Task description ->
Every line with "absolute" in it must be copied from the data.

Extracted records START

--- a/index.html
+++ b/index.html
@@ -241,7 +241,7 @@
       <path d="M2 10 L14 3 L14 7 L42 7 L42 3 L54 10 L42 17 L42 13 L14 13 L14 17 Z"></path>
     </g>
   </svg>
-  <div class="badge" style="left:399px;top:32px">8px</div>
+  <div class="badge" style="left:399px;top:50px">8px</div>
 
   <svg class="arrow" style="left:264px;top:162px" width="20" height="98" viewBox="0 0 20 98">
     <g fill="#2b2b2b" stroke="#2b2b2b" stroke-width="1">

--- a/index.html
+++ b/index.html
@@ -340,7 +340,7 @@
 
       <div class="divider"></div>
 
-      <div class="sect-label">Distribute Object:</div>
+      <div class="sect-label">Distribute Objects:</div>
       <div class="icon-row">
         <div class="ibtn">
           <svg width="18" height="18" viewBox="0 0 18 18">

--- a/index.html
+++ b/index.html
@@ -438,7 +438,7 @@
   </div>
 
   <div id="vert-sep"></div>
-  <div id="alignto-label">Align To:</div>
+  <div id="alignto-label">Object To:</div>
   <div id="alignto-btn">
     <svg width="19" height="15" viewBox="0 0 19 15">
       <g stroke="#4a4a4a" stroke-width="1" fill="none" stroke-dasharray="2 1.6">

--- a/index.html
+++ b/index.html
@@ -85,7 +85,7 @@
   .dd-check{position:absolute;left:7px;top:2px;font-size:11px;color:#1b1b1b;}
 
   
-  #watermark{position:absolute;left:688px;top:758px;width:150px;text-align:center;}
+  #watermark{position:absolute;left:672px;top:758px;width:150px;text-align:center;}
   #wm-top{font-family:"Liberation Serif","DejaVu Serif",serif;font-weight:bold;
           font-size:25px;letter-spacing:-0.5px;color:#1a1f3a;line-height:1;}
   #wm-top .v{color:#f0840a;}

Extracted records END
Extracted records START

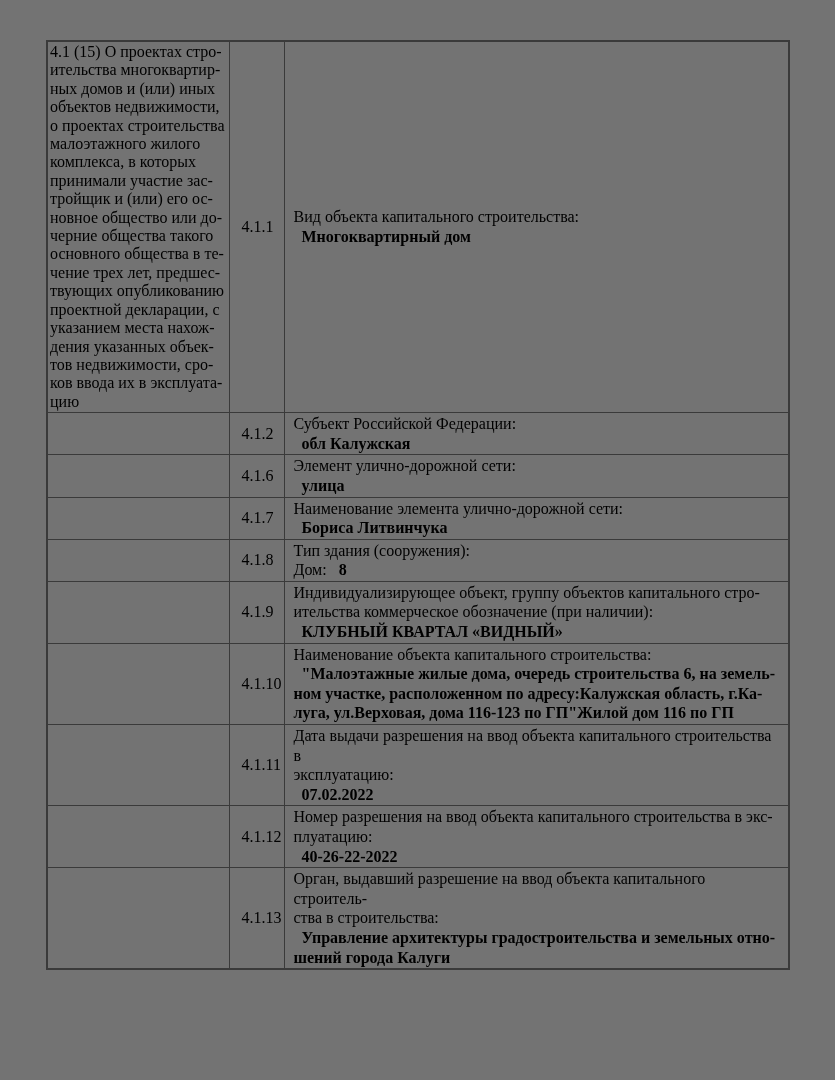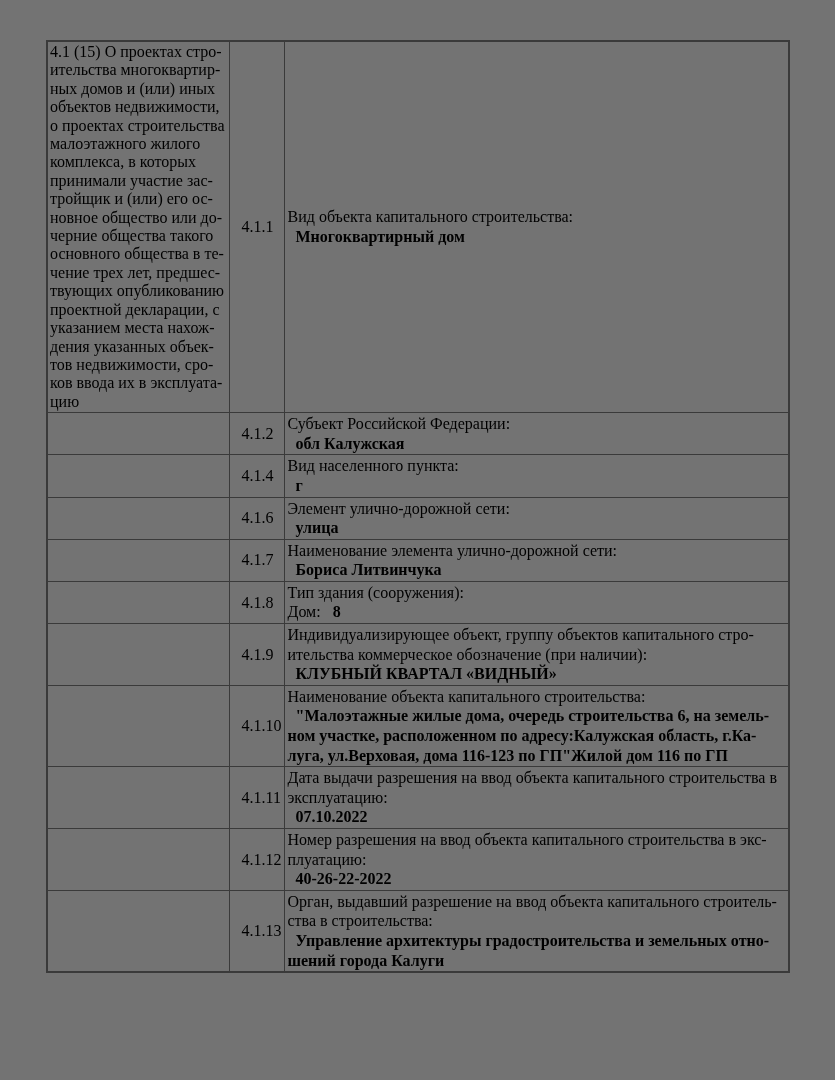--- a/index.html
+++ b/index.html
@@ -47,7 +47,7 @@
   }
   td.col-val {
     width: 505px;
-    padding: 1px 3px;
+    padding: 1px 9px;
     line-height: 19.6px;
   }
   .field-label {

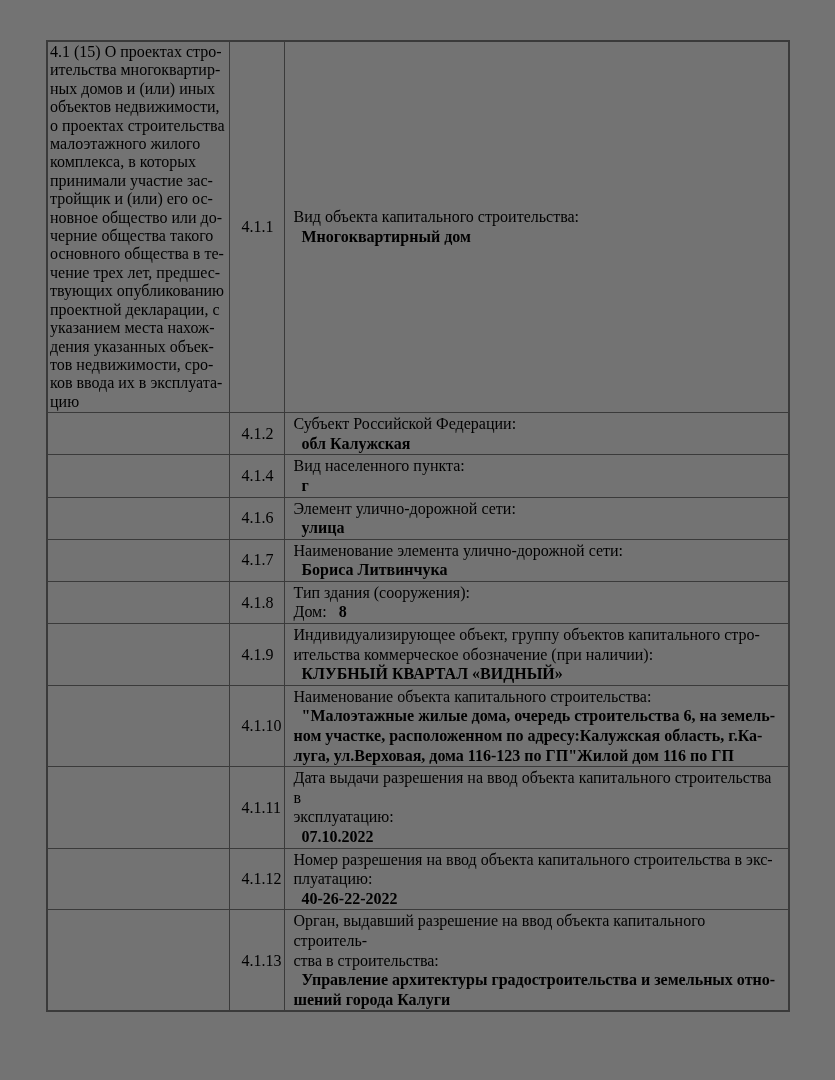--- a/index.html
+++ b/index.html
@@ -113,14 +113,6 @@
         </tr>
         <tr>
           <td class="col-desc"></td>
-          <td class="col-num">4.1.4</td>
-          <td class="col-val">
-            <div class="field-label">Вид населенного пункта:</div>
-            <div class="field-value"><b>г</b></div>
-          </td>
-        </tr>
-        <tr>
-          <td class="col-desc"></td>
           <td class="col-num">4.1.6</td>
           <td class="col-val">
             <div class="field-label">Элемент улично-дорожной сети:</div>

Extracted records END

Task result ->
   .dd-check{position:absolute;left:7px;top:2px;font-size:11px;color:#1b1b1b;}
-  #watermark{position:absolute;left:688px;top:758px;width:150px;text-align:center;}
+  #watermark{position:absolute;left:672px;top:758px;width:150px;text-align:center;}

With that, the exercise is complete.